Plush on Steam

MSRP: $3.99

Platforms: Win, Mac, Linux

Release: 2/13/15

After goofing around in Plush, my first instinct was to call it yet another great concept with not quite successful execution, but I quickly realized that the execution is less of an issue than my expectation.  See, I was expecting a puzzle game where items just kind of settle into place in an orderly fashion; after all, what’s a better illustration of happiness than tidiness? At least, that’s what we’re supposed to believe.

Instead, Plush is more of a physics puzzler, where you need to drag the stuffed animals around the bed, limbs flopping about, and maybe the only way to make them happy is to drop them on their cute little faces and then carelessly toss another toy into their happiness radiance.  Yes, clearly the chaos bugs me just a little bit. I’m working through it.

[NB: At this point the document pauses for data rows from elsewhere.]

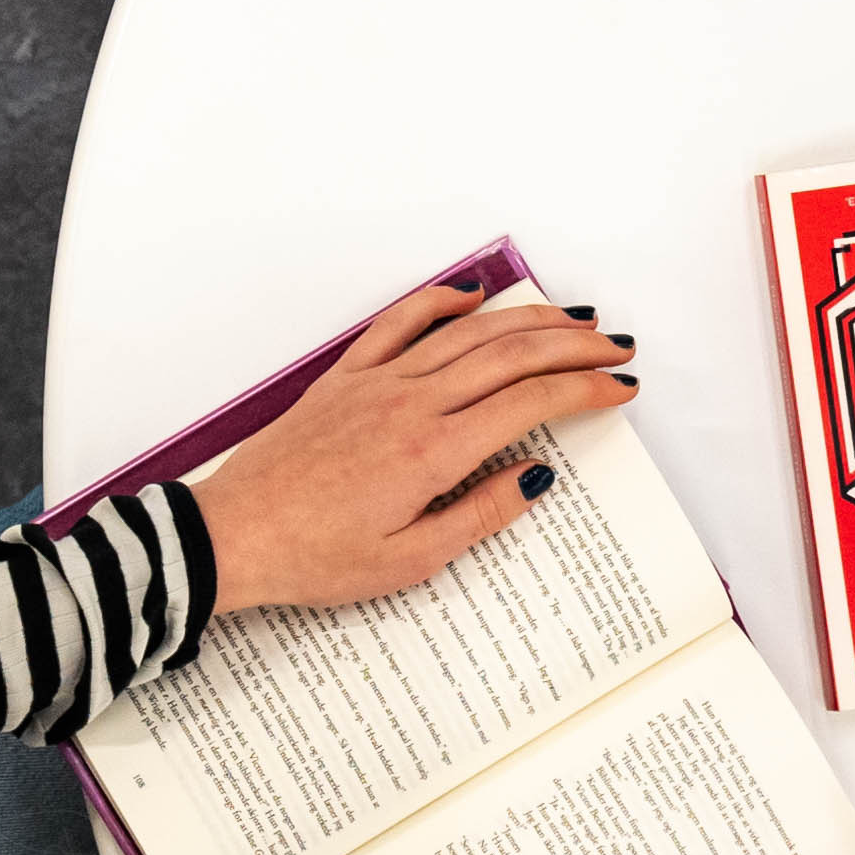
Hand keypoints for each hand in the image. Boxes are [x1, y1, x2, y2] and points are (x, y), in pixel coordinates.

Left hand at [187, 284, 636, 612]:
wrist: (234, 535)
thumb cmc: (315, 556)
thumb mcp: (410, 560)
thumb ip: (480, 514)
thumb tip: (536, 478)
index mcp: (434, 452)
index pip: (531, 404)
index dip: (584, 391)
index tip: (620, 387)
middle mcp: (411, 404)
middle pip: (511, 356)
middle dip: (574, 347)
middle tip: (616, 345)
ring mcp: (377, 382)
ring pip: (468, 333)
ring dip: (527, 320)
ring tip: (572, 316)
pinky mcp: (345, 377)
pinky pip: (401, 322)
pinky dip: (441, 301)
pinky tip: (473, 294)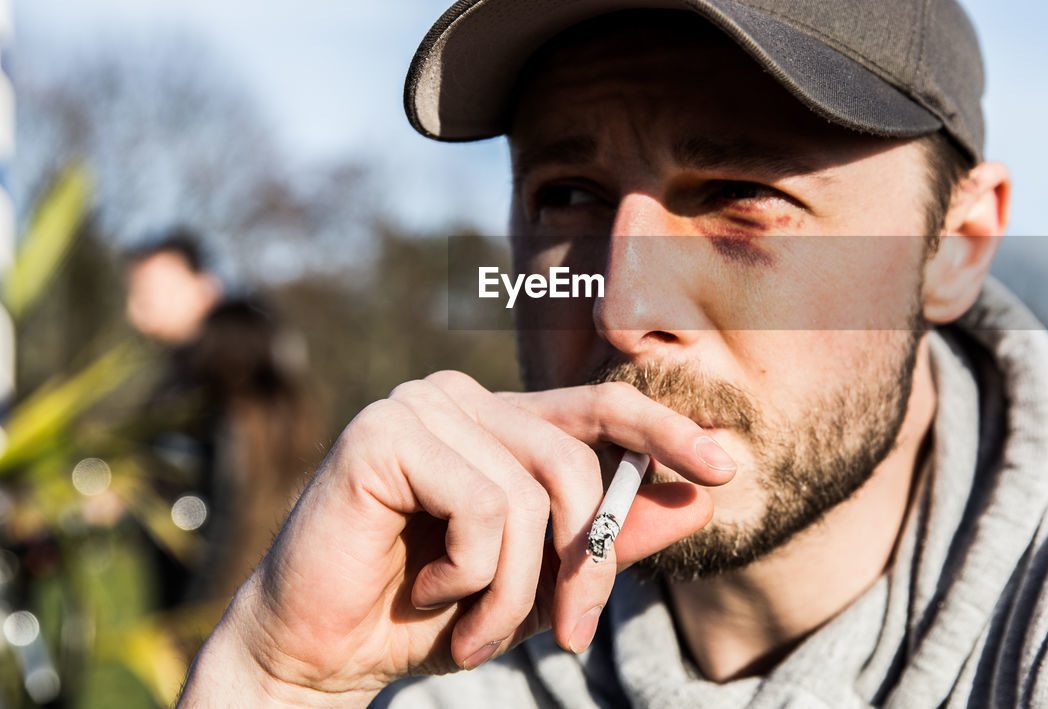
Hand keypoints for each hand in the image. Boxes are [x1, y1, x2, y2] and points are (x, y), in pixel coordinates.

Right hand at [178, 371, 735, 706]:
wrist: (316, 654)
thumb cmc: (425, 615)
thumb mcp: (536, 584)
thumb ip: (607, 540)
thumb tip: (696, 501)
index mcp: (498, 422)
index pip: (599, 408)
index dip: (665, 431)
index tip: (725, 467)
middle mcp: (462, 399)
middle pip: (576, 463)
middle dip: (589, 562)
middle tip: (577, 636)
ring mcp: (420, 407)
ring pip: (530, 494)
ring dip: (516, 591)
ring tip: (476, 634)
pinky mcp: (383, 432)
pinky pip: (480, 506)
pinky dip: (470, 574)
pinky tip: (425, 592)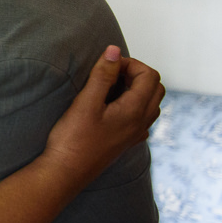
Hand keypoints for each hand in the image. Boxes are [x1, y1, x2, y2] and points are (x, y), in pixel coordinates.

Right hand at [44, 45, 164, 186]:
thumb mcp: (85, 103)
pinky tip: (113, 108)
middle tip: (110, 74)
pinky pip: (142, 118)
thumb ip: (102, 75)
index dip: (129, 64)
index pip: (148, 75)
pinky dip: (134, 105)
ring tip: (110, 89)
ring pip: (151, 104)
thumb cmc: (72, 139)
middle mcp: (141, 123)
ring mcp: (136, 134)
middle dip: (136, 74)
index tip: (107, 66)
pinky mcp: (127, 142)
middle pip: (156, 88)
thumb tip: (114, 50)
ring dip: (136, 89)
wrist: (66, 172)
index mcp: (134, 111)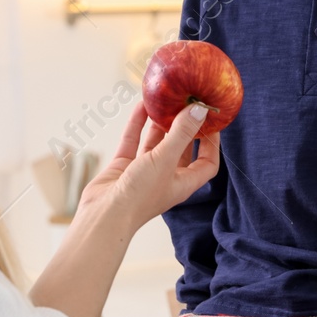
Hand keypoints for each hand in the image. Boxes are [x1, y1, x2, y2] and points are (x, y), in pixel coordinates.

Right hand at [76, 101, 220, 227]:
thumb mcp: (165, 160)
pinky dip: (137, 124)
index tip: (212, 120)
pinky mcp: (124, 167)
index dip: (212, 143)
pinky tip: (141, 105)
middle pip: (181, 149)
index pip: (207, 162)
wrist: (103, 215)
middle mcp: (166, 177)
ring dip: (160, 124)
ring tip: (165, 102)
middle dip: (184, 128)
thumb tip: (199, 109)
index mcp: (184, 182)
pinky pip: (133, 141)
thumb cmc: (140, 196)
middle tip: (187, 105)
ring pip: (156, 143)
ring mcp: (144, 172)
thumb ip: (181, 133)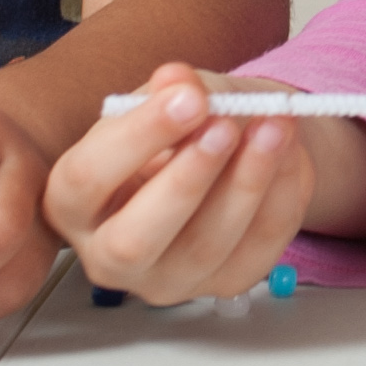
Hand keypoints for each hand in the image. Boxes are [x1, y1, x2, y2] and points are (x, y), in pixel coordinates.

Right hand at [42, 66, 312, 304]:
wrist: (226, 148)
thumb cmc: (177, 126)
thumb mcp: (165, 97)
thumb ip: (168, 90)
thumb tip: (178, 80)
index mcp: (73, 203)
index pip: (86, 179)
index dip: (137, 137)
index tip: (187, 97)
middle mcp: (110, 256)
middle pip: (134, 240)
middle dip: (187, 179)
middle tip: (226, 125)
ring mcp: (168, 280)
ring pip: (206, 247)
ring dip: (247, 182)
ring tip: (274, 126)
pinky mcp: (224, 284)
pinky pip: (259, 249)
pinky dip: (282, 195)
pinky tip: (292, 151)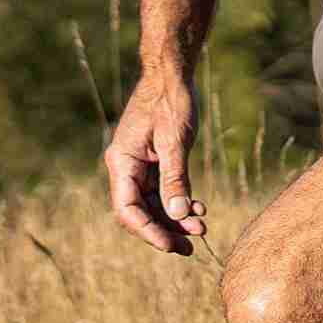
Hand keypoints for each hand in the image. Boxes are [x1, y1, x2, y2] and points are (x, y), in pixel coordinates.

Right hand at [104, 75, 205, 255]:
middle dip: (164, 230)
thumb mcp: (175, 142)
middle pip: (141, 211)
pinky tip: (198, 209)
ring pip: (154, 202)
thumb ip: (175, 179)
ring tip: (200, 231)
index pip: (128, 209)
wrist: (173, 73)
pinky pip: (162, 189)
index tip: (170, 245)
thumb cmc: (171, 101)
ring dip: (175, 217)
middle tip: (189, 249)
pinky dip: (179, 200)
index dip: (149, 231)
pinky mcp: (153, 160)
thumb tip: (177, 215)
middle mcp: (126, 166)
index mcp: (122, 162)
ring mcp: (139, 164)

There are three difficulty levels, and in all but the easiest, a stuffed animal hitting the floor (like that bear over by the nightstand on the right) forces a level restart. There’s a reason that carpet is red – the floor is lava. Just don’t drop anything, ok? Each different type of stuffed animal has different needs – bears want to cuddle, while unicorns want to be left alone (unless there are ponies. Unicorns love ponies). To complete a level, all you have to do is make sure every stuffed animal has a green circle around it.  The pillows are stationary and unpassable; you will need to maneuver around them.


The real charm of the game comes in the soothing voice of the narrator, who only sounds like he’s judging you a little bit when you close the level description before he’s done reading. Then there are the child’s voice, talking to her stuffed toys. It’s just syrupy kinds of cute, and it works.

Considering three difficulty options and 40 levels, it’s not a bad value, even before you consider the free play mode, where you can just toss stuffed animals around willy nilly as much as your computer can take.  My biggest critique is that this feels like a game that should be ported to mobile, because I think moving the animals could be immensely satisfying with a touch screen.